Перелезли через забор. Тут лежал сонный пустырь, владение лебеды и полыни. Собачонки нигде видно не было. Мужики припустили наутек по тропке, виляющей между рытвин к речке, обозначенной вдали кудлатыми тальниками. Собачонку приметили у самой воды, на травяном мыску, она металась рыжим лоскутком туда-сюда.
Никифор, бежавший за Евсеем, не мог того обойти на тесной тропке, а потому, изловчившись, дал ему подножку. Евсей нутряно рыкнул и, сделав руками в воздухе двойной взмах, прошел через тальниковую путаницу, не задержался там, плашмя, словно обдуманно, лег на воду, не поднял при этом никаких брызг. И так же тихо погрузился на дно, какое пестрело гальками в метре от поверхности.
Произведенного малого всплеска было достаточно, чтобы собачонка окончательно ошалела: с рождения боявшаяся воды, она пустилась вплавь к кустам.
Дальше бежали так: собачонка по тому берегу, а мужики по этому.

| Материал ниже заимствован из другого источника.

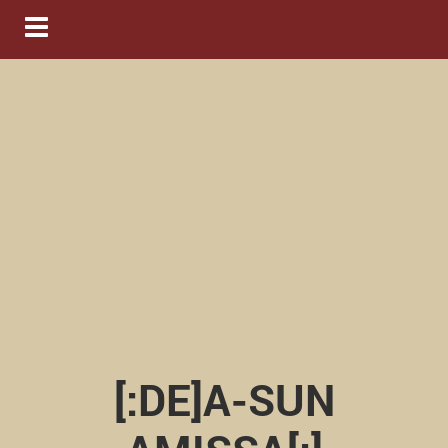
Navigation ein-/ausblenden
[:DE]A-SUN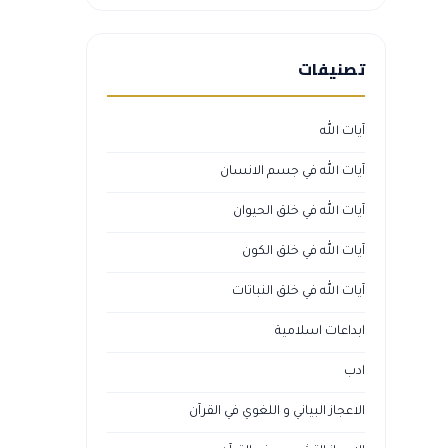
تصنيفات
آيات الله
آيات الله في جسم الانسان
آيات الله في خلق الحيوان
آيات الله في خلق الكون
آيات الله في خلق النباتات
ابداعات اسلامية
ادب
الاعجاز البياني و اللغوي في القرآن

С Никифора, который, помогая Евсею выбраться из речки, тоже вымок по грудь, опьянение спадало, возвращалась трезвость, а вместе с нею и глухое состояние. Он уже не жалел собачонку, хотя и ничего худого к ней не чувствовал, бежал он просто так, без нужды, держась вровень с Евсеевым плечом. На оскорбления Евсея отвечал слабо. А Евсей, ставя натертую галошей ногу внутрь, материл его все крепче, потому как собака уходила дальше, а вон там берег расклинивается логом, и собачонка, погань, непременно метнется в лог – и тогда теплые лохмашки плакали.
Длинный августовский день дожигал свои заботы и отходил на покой, сползая с города сюда, в приречную пойму. Перед Никифором мелькнул улыбчивый образ шуряка Васьки, проталкивающего с бригадой в цехе какую-то свою рационализацию, немного позавидовал ему, и от этой зависти вдруг опять нашло на него опьянение и сделалось до тошноты жаль и себя, и Евсея, и весь знакомый народ.
На краю оврага залиловел домик, и Никифор, помня о нерастраченном рубле с копейками в кармане и хорошо зная, что это за домик, ухватил его дальнозорким глазом и уж больше не выпускал, пока не проступило буквенное выражение: «Пиво-воды».